Denkbar ist laut Forschungsteam aber auch, dass die Erhöhung des Demenzrisikos durch die Magensäureblocker auf Störungen und Entzündungen der Blutgefäße zurückgeht. Denn es besteht der Verdacht, dass Protonenpumpenhemmer über solche Nebenwirkungen auch Gefäßerkrankungen sowie Schlaganfälle und chronische Nierenleiden hervorrufen können. „Und Studien zeigen, dass Patienten mit diesen Erkrankungen auch ein erhöhtes Risiko für eine Demenz haben“, so das Team.

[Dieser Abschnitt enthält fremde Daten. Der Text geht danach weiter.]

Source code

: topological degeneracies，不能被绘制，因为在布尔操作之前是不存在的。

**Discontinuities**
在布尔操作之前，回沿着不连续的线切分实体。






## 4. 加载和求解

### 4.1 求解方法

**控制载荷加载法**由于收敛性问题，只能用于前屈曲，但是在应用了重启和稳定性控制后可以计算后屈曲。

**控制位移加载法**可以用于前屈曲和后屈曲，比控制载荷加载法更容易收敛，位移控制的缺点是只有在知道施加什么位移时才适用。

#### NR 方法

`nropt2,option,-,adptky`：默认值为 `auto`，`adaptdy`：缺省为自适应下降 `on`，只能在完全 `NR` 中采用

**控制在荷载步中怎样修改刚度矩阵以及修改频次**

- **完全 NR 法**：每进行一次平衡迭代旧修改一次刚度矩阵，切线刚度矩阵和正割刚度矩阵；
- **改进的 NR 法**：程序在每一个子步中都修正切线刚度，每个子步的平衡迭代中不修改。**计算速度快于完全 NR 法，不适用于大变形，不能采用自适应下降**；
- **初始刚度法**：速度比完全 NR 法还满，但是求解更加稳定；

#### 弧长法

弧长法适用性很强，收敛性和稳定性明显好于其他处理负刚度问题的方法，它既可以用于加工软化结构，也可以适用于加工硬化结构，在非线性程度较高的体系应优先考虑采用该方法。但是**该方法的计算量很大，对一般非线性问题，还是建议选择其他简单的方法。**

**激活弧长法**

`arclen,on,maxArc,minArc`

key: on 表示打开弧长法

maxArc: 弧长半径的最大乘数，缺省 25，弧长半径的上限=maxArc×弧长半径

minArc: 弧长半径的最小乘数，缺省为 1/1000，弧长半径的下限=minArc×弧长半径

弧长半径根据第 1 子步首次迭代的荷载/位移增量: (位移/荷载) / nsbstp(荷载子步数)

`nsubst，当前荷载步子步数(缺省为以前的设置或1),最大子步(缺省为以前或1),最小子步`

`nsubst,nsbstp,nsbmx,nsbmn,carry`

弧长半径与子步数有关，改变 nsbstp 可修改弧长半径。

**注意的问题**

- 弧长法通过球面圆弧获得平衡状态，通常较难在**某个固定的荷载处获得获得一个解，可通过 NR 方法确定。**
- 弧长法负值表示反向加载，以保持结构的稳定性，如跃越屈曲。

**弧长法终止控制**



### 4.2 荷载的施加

Langzeitgebrauch möglichst vermeiden

„Die Ergebnisse dieser Studie sind als Sicherheitssignal bei häufiger PPI-Einnahme ernst zu nehmen“, kommentiert der nicht an der Studie beteiligte Neurologe Peter Berlit, Generalsekretär der Deutschen Gesellschaft für Neurologie. „Weitere Forschung ist aber dringend notwendig, um die Zusammenhänge zwischen dem kumulativen PPI-Einsatz und der Entwicklung von Demenz zu sichern und vor allem die Kausalität zu verstehen.“

Northuis und ihr Team raten in jedem Fall davon ab, die Protonenpumpen-Inhibitoren über längere Zeit hinweg zu nehmen. Ähnlich sieht es Berlit: „Eine dauerhafte Verschreibung und die längerfristige Behandlung mit PPI ohne gesicherte Indikation sollte nicht erfolgen und die Patientinnen und Patienten sollten auf mögliche Risiken bei Langzeitgebrauch hingewiesen werden, auch in den Apotheken, da kleine PPI-Packungen frei käuflich sind“, so der Neurologe. (Neurology, 2023; doi: 10.1212/WNL.0000000000207747)

Quelle: Deutsche Gesellschaft für Neurologie e.V.